Your top fact-checking stories of 2017
It's been a busy year for both the readers and authors of this newsletter. So for the last edition of 2017 (we're taking next week off) we're revisiting the 10 most-clicked articles from our newsletter. Scroll down to see which stories did best with our audience of fact-checking aficionados. Thanks for reading along this year, and thanks to the almost 3,000 new subscribers who joined us in 2017!
Bonus: A look ahead at what to expect from fact-checking in 2018 (and the 2017 edition, annotated) | The best and worst media corrections of the year | Nieman Lab predictions on fact-checking and misinformation: Lucas Graves / Steve Grove / Alexios Mantzarlis / Claire Wardle.
See you in 2018!
10. 'New research: The characteristics of news stories that help attack misinformation' by Leslie Caughell, Virginia Wesleyan University
Is a fact check more effective if it includes a photo of the fact-checker? Who's the most believable source of facts: a college professor or an academic researcher? This research examines some ways accountability journalism could be more effective.

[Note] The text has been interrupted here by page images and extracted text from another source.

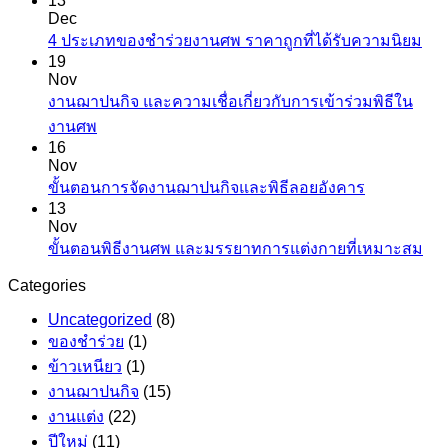
13
Dec
4 ประเภทของชำร่วยงานศพ ราคาถูกที่ได้รับความนิยม
19
Nov
งานฌาปนกิจ และความเชื่อเกี่ยวกับการเข้าร่วมพิธีใน
งานศพ
16
Nov
ขั้นตอนการจัดงานฌาปนกิจและพิธีลอยอังคาร
13
Nov
ขั้นตอนพิธีงานศพ และมรรยาทการแต่งกายที่เหมาะสม
Categories
Uncategorized
(8)
ของชำร่วย
(1)
ข้าวเหนียว
(1)
งานฌาปนกิจ
(15)
งานแต่ง
(22)
ปีใหม่
(11)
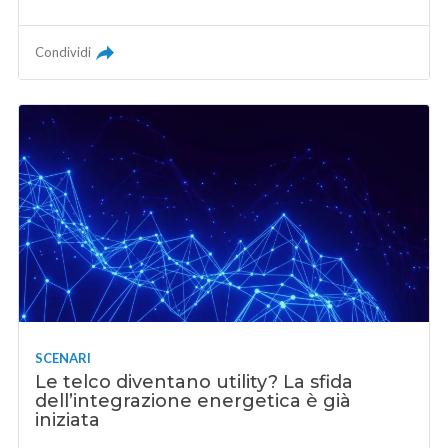
Condividi
SCENARI
Le telco diventano utility? La sfida
dell’integrazione energetica è già
iniziata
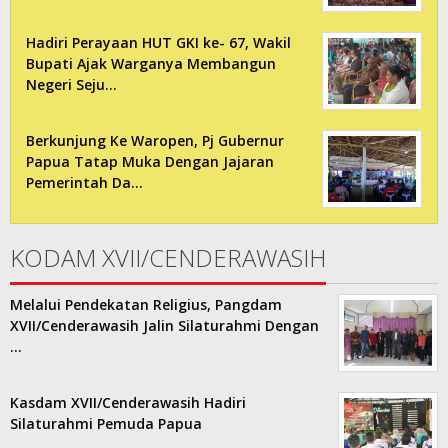
Hadiri Perayaan HUT GKI ke- 67, Wakil
Bupati Ajak Warganya Membangun
Negeri Seju…
Berkunjung Ke Waropen, Pj Gubernur
Papua Tatap Muka Dengan Jajaran
Pemerintah Da…
KODAM XVII/CENDERAWASIH
Melalui Pendekatan Religius, Pangdam
XVII/Cenderawasih Jalin Silaturahmi Dengan
…
Kasdam XVII/Cenderawasih Hadiri
Silaturahmi Pemuda Papua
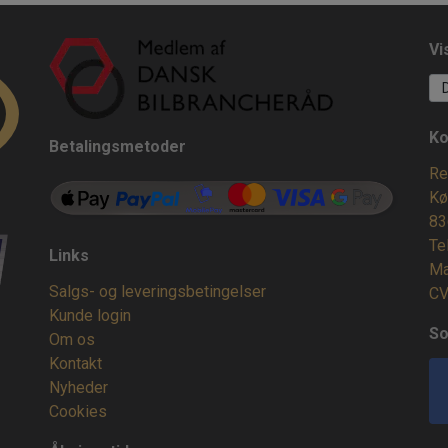
Vi
Ko
Betalingsmetoder
Re
Kø
83
Te
Links
Ma
Salgs- og leveringsbetingelser
CV
Kunde login
So
Om os
Kontakt
Nyheder
Cookies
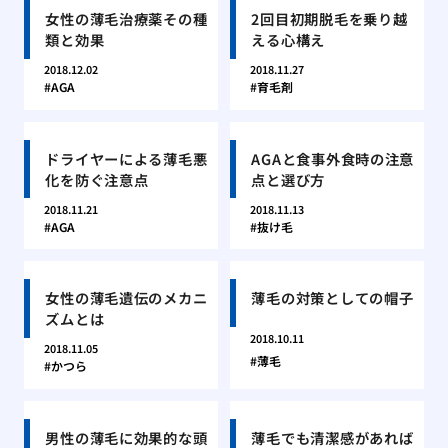
女性の薄毛治療薬その種
2回目初期脱毛を乗り越
類と効果
える心構え
2018.12.02
2018.11.27
AGA
育毛剤
ドライヤーによる薄毛悪
AGAと食事外食時の注意
化を防ぐ注意点
点と選び方
2018.11.21
2018.11.13
AGA
抜け毛
女性の薄毛遺伝のメカニ
薄毛の対策としての帽子
ズムとは
2018.10.11
2018.11.05
薄毛
かつら
男性の薄毛に効果的な頭
薄毛でも清潔感があれば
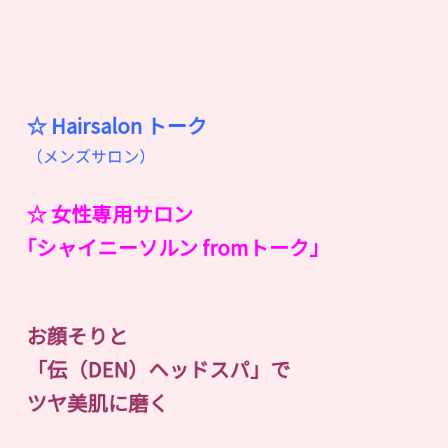
☆ Hairsalon
ト
ー
ク
（メンズサロン）
☆ 女性専用サロン
｢シャイニーソルン fromトーク｣
お顔そりと
「伝（DEN）ヘッドスパ」で
ツヤ美肌に磨く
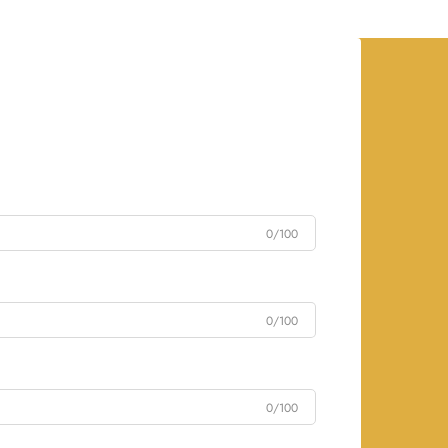
0/100
0/100
0/100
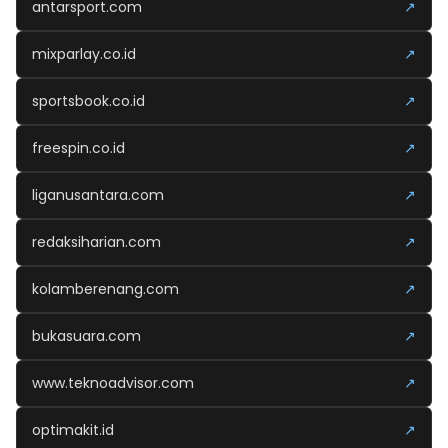
antarsport.com
↗
mixparlay.co.id
↗
sportsbook.co.id
↗
freespin.co.id
↗
liganusantara.com
↗
redaksiharian.com
↗
kolamberenang.com
↗
bukasuara.com
↗
www.teknoadvisor.com
↗
optimakit.id
↗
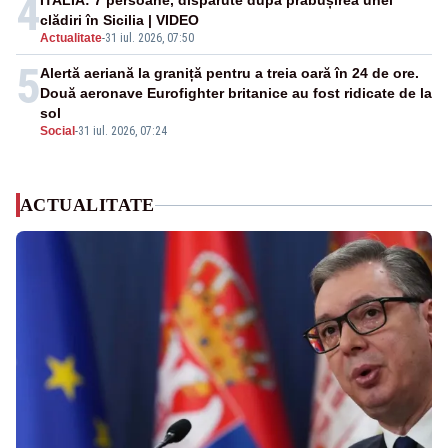
4
ITALIA: 7 persoane, dispărute după prăbușirea unei
clădiri în Sicilia | VIDEO
Actualitate
-
31 iul. 2026, 07:50
5
Alertă aeriană la graniță pentru a treia oară în 24 de ore.
Două aeronave Eurofighter britanice au fost ridicate de la
sol
Social
-
31 iul. 2026, 07:24
ACTUALITATE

9. 'Can tech make democracy great again?' by Geoffrey Fowler, The Wall Street Journal
A collection of non-partisan tech tools designed to keep politicians honest.
8. 'Skepticism is a weapon' by Mark Graham, Josh Tavlin and John McNeil of Brill's Content, published by the John Jay College of Criminal Justice library
Do you need a pithy poster to explain how to be skeptical? This is a good one.

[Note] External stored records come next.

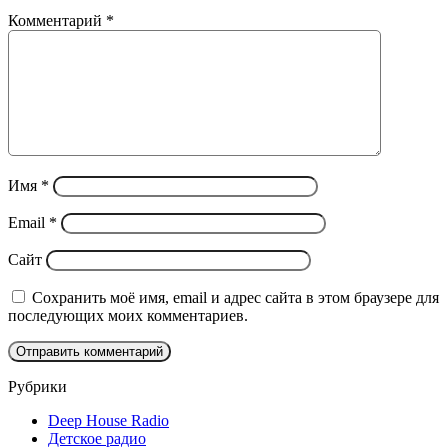
Комментарий
*
Имя
*
Email
*
Сайт
Сохранить моё имя, email и адрес сайта в этом браузере для
последующих моих комментариев.
Рубрики
Deep House Radio
Детское радио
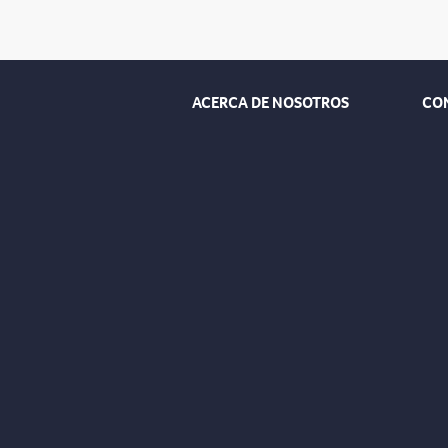
ACERCA DE NOSOTROS
CO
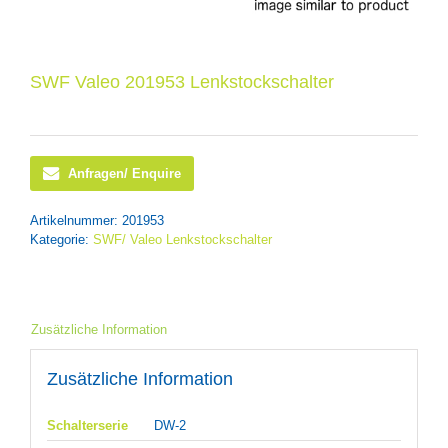
SWF Valeo 201953 Lenkstockschalter
Anfragen/ Enquire
Artikelnummer:
201953
Kategorie:
SWF/ Valeo Lenkstockschalter
Zusätzliche Information
Zusätzliche Information
Schalterserie
DW-2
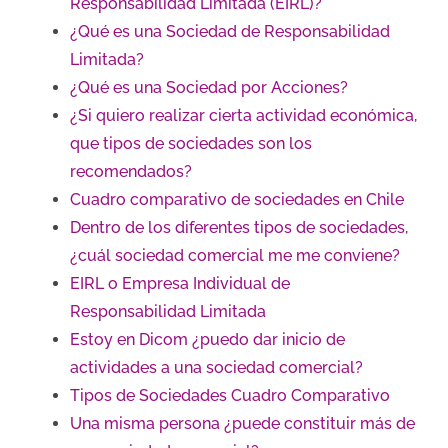
Responsabilidad Limitada (EIRL)?
¿Qué es una Sociedad de Responsabilidad
Limitada?
¿Qué es una Sociedad por Acciones?
¿Si quiero realizar cierta actividad económica,
que tipos de sociedades son los
recomendados?
Cuadro comparativo de sociedades en Chile
Dentro de los diferentes tipos de sociedades,
¿cuál sociedad comercial me me conviene?
EIRL o Empresa Individual de
Responsabilidad Limitada
Estoy en Dicom ¿puedo dar inicio de
actividades a una sociedad comercial?
Tipos de Sociedades Cuadro Comparativo
Una misma persona ¿puede constituir más de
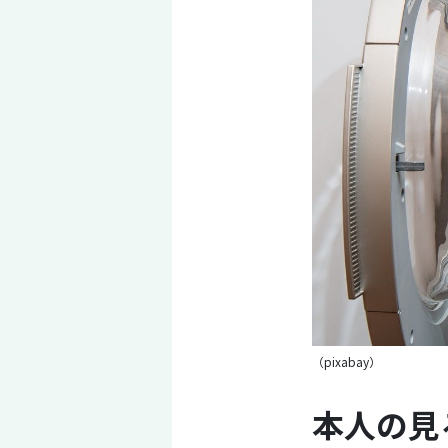
（pixabay）
本人の見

7. 'Snopes is locked in a legal battle for control of its website' by Daniel Funke, IFCN/Poynter
A look at how the longtime urban folklore fact-checking site got tangled up with a digital services company and headed to court.
6. 'Announcing new research: "A field guide for fake news"' by Liliana Bounegru, Jonathan Gray and Tommaso Venturini for First Draft News
The exhaustive guide will cover everything from data journalism to digital sociology.
5. 'When is a false claim a lie? Here's what fact-checkers think' by Alexios Mantzarlis, IFCN/Poynter
Who uses the "L-word" and why? Fact-checkers and news organizations explain why they do and do not call falsehoods "lies."
4. '5 fake stories that just won't go away' by Doug Criss, CNN
These are the "zombie stories" that survive fact check after fact check after fact check.
3. 'The ultimate guide to busting fake tweeters: A video toolkit in 10 steps' by Henk van Ess for Poynter
It's easy to figure out who the fake tweeters are: Just trace them back to their birth.
2. 'Fact-checking "S-Town": 5 good questions with Benjamin Phelan' by Jane Elizabeth, American Press Institute
The popular serial podcast had a (ex ante) fact-checker, and he was very, very busy.
1. 'Inside the trenches of an information war' by Henk van Ess on Medium
This article and how-to combines CSI, MacGyver and Sherlock Holmes all rolled into one excellent package.